* [PROBLEM DESCRIPTION]
Which of the lines below hold "will"? Please return each one.

ENTRIES PROVIDED Block Start

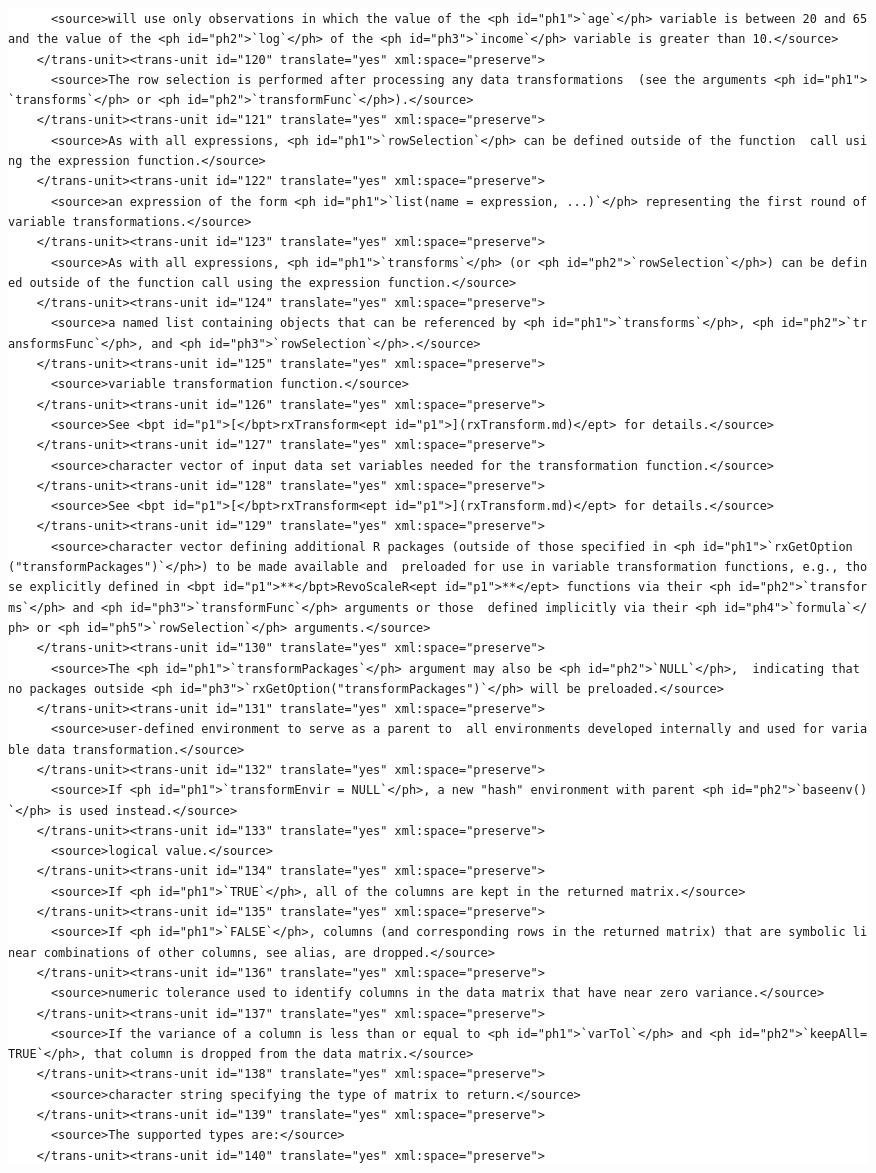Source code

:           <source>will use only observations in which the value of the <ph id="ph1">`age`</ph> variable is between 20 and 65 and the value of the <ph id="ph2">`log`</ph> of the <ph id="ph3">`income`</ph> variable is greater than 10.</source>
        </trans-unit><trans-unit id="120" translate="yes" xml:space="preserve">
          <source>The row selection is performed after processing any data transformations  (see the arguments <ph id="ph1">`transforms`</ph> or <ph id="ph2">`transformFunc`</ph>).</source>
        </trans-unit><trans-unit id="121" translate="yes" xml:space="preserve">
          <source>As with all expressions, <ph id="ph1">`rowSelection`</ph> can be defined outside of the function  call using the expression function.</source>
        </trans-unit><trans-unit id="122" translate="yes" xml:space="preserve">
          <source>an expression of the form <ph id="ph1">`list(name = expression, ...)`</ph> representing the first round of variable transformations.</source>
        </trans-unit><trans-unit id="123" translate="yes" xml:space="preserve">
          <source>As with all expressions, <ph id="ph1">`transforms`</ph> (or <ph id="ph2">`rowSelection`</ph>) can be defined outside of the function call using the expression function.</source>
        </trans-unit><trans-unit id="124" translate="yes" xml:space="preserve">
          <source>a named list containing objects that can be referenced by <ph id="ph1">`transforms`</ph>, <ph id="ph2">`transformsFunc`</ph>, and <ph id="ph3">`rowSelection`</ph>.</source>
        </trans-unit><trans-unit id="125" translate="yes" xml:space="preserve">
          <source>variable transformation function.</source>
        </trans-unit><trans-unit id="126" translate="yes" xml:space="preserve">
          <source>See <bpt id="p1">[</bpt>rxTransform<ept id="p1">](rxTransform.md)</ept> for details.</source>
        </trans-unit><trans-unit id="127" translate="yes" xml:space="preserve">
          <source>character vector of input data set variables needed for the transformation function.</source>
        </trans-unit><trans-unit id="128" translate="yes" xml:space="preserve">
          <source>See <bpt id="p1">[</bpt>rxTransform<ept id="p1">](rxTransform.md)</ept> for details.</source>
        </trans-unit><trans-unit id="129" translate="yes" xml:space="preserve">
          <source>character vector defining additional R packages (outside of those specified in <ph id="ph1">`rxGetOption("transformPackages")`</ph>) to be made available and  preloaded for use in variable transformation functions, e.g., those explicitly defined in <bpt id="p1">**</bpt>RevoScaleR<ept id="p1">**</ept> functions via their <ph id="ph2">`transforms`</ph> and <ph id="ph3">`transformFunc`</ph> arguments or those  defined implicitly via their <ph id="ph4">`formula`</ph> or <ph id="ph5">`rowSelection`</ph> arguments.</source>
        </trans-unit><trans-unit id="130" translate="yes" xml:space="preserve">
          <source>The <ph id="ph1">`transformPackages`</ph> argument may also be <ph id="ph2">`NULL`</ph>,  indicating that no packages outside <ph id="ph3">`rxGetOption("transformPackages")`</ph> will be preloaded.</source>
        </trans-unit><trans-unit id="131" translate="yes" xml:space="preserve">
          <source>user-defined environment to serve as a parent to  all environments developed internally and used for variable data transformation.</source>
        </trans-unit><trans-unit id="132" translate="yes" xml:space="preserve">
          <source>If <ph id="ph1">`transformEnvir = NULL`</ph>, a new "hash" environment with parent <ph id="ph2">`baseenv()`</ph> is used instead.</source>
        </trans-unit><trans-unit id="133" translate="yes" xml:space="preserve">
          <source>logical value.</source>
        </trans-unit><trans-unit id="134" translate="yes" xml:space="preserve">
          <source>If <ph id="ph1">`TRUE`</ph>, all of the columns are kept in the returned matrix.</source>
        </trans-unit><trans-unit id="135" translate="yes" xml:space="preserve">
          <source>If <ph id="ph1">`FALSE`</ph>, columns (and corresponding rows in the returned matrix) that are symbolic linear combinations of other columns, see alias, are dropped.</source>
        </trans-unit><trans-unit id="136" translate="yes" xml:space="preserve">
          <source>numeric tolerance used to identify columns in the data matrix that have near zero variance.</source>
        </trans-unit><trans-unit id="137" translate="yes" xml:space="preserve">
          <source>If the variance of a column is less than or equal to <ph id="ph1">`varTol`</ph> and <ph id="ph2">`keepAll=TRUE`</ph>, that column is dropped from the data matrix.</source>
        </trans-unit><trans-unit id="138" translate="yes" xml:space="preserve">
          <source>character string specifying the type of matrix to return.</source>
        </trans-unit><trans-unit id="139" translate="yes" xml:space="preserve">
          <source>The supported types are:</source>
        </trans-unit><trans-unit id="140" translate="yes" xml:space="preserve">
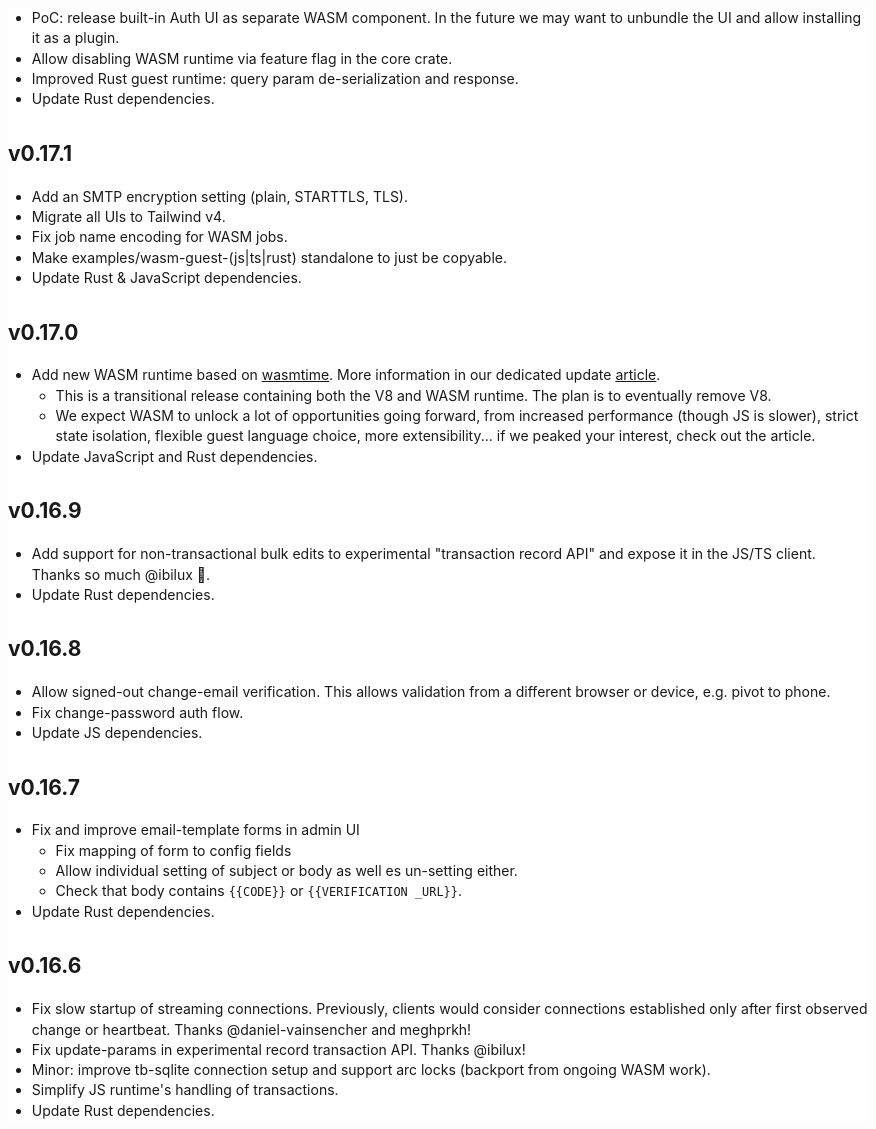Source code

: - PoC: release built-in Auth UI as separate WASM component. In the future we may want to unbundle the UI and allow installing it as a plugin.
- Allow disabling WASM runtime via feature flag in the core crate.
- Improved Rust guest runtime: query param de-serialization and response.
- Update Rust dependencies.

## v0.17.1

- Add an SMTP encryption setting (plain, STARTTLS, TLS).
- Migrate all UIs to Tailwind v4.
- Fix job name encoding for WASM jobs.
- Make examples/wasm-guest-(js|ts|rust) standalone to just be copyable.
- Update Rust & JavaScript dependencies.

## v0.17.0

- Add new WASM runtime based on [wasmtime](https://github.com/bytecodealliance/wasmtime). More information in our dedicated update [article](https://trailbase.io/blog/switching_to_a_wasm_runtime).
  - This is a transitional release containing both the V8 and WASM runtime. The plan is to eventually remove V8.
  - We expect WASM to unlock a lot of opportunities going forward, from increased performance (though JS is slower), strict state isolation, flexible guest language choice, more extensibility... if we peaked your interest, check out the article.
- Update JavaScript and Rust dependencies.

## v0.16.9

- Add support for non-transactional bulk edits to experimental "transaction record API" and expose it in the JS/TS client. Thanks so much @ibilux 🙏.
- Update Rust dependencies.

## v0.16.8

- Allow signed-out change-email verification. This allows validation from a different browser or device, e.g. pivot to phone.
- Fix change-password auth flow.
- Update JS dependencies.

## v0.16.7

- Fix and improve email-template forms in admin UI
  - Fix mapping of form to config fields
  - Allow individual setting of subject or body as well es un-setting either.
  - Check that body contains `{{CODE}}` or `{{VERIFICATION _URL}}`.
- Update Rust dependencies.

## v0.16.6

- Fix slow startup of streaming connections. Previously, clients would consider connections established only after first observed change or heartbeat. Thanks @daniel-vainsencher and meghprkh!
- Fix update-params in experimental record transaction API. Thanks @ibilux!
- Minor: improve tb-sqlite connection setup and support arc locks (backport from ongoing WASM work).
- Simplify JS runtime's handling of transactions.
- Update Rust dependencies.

ENTRIES PROVIDED Block End

* [WRITTEN REPLY]
:           <source>will use only observations in which the value of the <ph id="ph1">`age`</ph> variable is between 20 and 65 and the value of the <ph id="ph2">`log`</ph> of the <ph id="ph3">`income`</ph> variable is greater than 10.</source>
          <source>The <ph id="ph1">`transformPackages`</ph> argument may also be <ph id="ph2">`NULL`</ph>,  indicating that no packages outside <ph id="ph3">`rxGetOption("transformPackages")`</ph> will be preloaded.</source>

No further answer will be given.